TITRE II  EXERCICE DU DROIT SYNDICAL

 

Art. 7. Respect réciproque des droits syndicaux et de la liberté d'opinion. Les parties contractantes reconnaissent le droit pour tous de s'associer et d'agir librement pour la défense collective de leurs intérêts professionnels.

L'entreprise étant un lieu de travail, les employeurs, s'engagent :

 

- à ne pas prendre en considération le fait d'appartenir, ou non à un syndicat, d'exercer ou non des fonctions syndicales ;

 

- à ne pas tenir compte des opinions politiques ou philosophiques, des croyances religieuses ou de l'origine sociale ou raciale des travailleurs, pour arrêter leurs décisions en ce qui concerne l'embauchage, la rémunération, la conduite ou la répartition du travail, les mesures de discipline de congédiement ou d'avancement ;

 

- à ne faire aucune pression sur les travailleurs en faveur de tel ou tel syndicat.

 

Les travailleurs s'engagent de leur côté à ne pas prendre en considération dans le travail :

 

-  les opinions des autres travailleurs ;

 

-  leurs adhésions à tel ou tel syndicat ;

 

-  le fait de n'appartenir à aucun syndicat.

 

Les parties contractantes s'engagent à veiller à la stricte observation des engagements définis ci-dessus et à s'employer auprès de leurs ressortissants respectifs pour en assurer le respect intégral.

Si l'une des parties contractantes estime que le congédiement d'un salarié a été effectué en violation du droit syndical, tel que défini ci-dessus, les deux parties s'emploieront à reconnaître les faits et à apporter au cas litigieux une solution équitable. Cette intervention ne fait pas obstacle au droit pour les parties d'obtenir judiciairement réparation du préjudice causé.

 

Art 8. Absences pour activités syndicales.

1. Pour faciliter la représentation des travailleurs aux assemblées statutaires de leurs organisations syndicale ou des organisations syndicales régionales ou internationales auxquelles ils sont affiliés, des autorisations d'absence leur seront accordées sur présentation, une semaine au moins avant la réunion prévue, d'une convocation écrite et nominative, émanant de l'organisation intéressée.

Ces absences seront payées dans la limite d'un mois par an et ne viendront pas en déduction de la durée du congé annuel, même au delà d'un mois.

 

2. Chaque fois que des travailleurs seront appelés à participer à une commission paritaire décidée entre les organisations signataires ou celles qui leur sont affiliées, il appartiendra aux syndicats d'employeurs et de travailleurs ayant organisé la réunion de déterminer de quelle façon et dans quelles limites (nombre de participants, durée, etc.) il conviendra de faciliter cette participation.

Les travailleurs sont tenus d'informer préalablement leurs employeurs de leur participation à ces commissions et de s'efforcer de réduire au minimum la gêne que leur absence apportera à la marche normale du travail.

Le temps du travail ainsi perdu sera payé par l'employeur comme temps de travail effectif ; il ne sera pas récupérable et sera considéré comme temps de travail effectif pour la détermination des droits du travail au congé payé.

 

3. Les travailleurs appelés à participer aux réunions des organismes consultatifs paritaires réglementaires tels que commission consultative du travail, Conseil d'administration de la Caisse nationale de sécurité sociale, comité technique consultatif d'hygiène et de sécurité ou devant siéger comme assesseurs au tribunal du Travail devront communiquer à l'employeur la convocation les désignant, dès que possible après sa réception.

 

Art. 9. Panneaux d'affichage.

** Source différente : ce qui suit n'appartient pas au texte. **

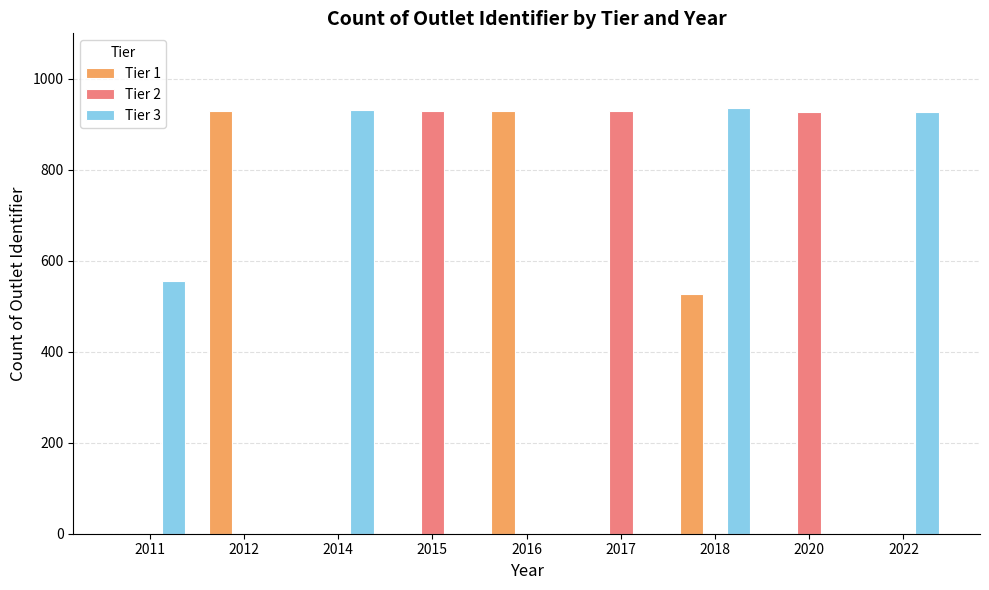

How many data points does each series have?

9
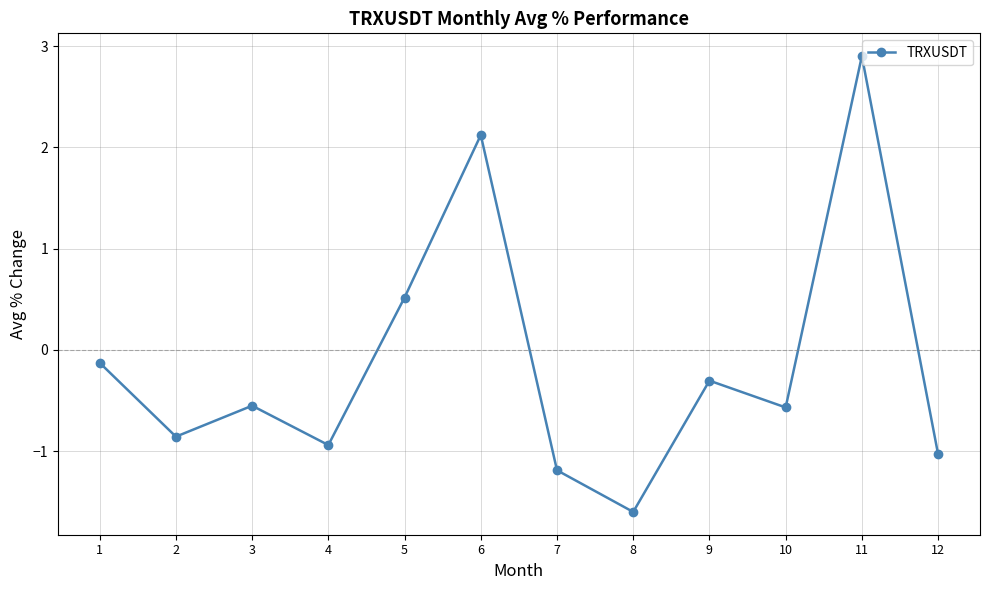

Is it true that the value at 5 is 0.5?

True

Des panneaux d'affichage en nombre suffisant sont mis dans chaque établissement à la disposition des organisations syndicales de travailleurs pour leurs communications au personnel, lis sont apposés à l'intérieur de l'établissement à l'endroit jugé le plus favorable d'accord parties.

 

En cas de désaccord des deux parties, le différend sera soumis à l'arbitrage de l'inspecteur du Travail.

Les communications doivent avoir un objet exclusivement professionnel et syndical et ne revêtir aucun caractère de polémique.

 

Elles sont affichées par les soins d'un représentant d'un syndicat de travailleurs représenté dans l'entreprises après communication d'exemplaire à l'employeur.

 

Art. 10. Recouvrement des cotisations syndicales. La collecte des cotisations syndicales est autorisée à l'intérieur de l'établissement à condition qu'elle n'entraîne aucune perturbation sur les lieux de travail.